BEGIN GIVEN DATA

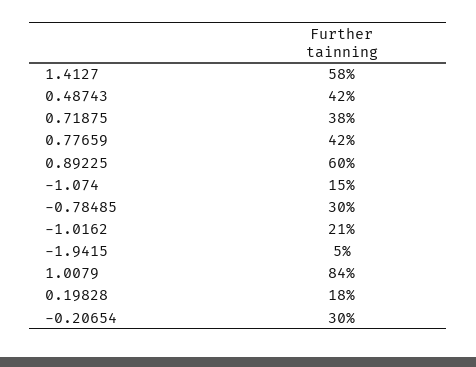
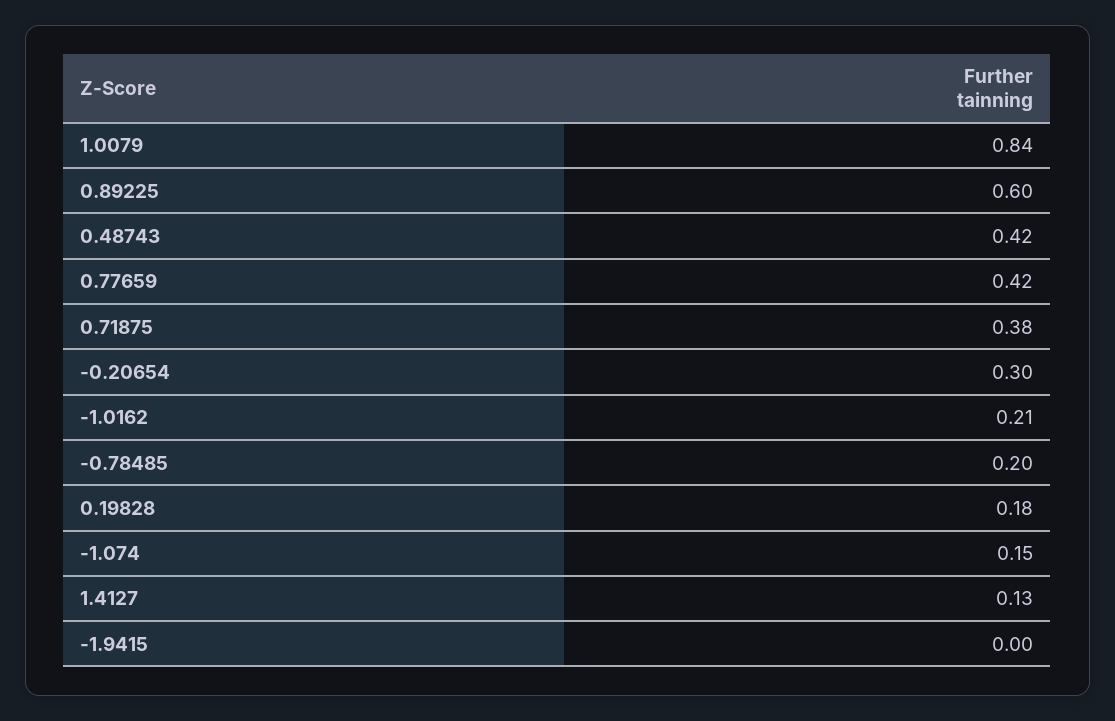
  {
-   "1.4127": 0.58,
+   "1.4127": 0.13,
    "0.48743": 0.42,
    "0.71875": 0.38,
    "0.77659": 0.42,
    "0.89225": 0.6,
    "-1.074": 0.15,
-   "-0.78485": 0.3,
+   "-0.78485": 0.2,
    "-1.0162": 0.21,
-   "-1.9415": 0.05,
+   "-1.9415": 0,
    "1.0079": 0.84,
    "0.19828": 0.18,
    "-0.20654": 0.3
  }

END GIVEN DATA
BEGIN GIVEN DATA

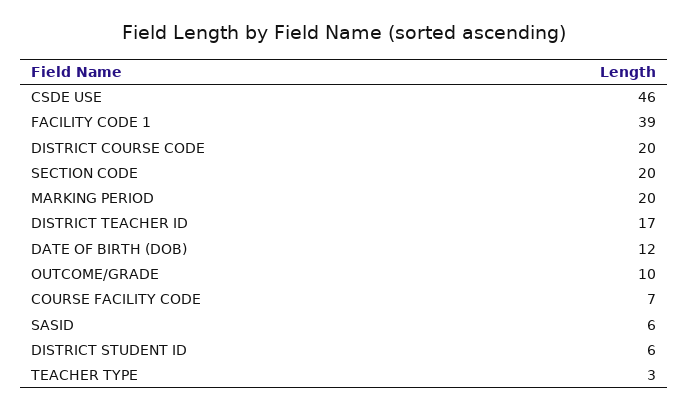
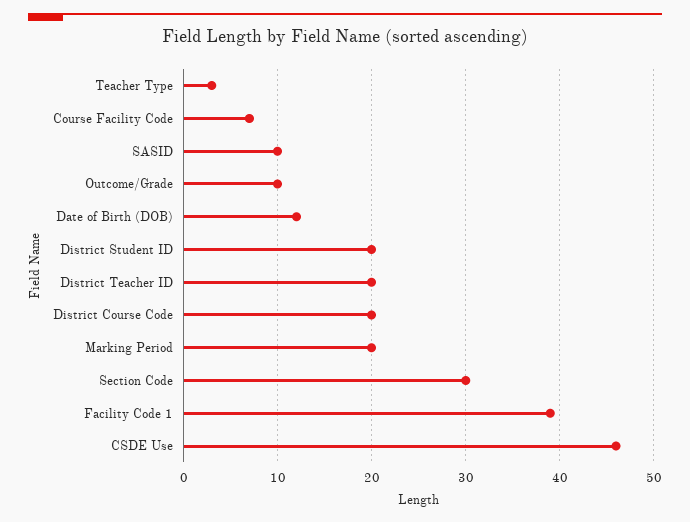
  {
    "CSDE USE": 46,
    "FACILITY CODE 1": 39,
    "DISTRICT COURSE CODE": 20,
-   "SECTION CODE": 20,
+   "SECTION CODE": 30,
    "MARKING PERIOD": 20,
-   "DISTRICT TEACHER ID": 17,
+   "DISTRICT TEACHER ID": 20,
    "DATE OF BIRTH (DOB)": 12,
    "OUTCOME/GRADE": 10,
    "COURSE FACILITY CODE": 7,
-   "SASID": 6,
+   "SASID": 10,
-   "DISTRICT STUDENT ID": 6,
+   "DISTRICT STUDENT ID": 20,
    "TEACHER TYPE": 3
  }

END GIVEN DATA

Among the lines above, list those that contain the word "TEACHER".

**TASK SOLUTION**
-   "DISTRICT TEACHER ID": 17,
+   "DISTRICT TEACHER ID": 20,
    "TEACHER TYPE": 3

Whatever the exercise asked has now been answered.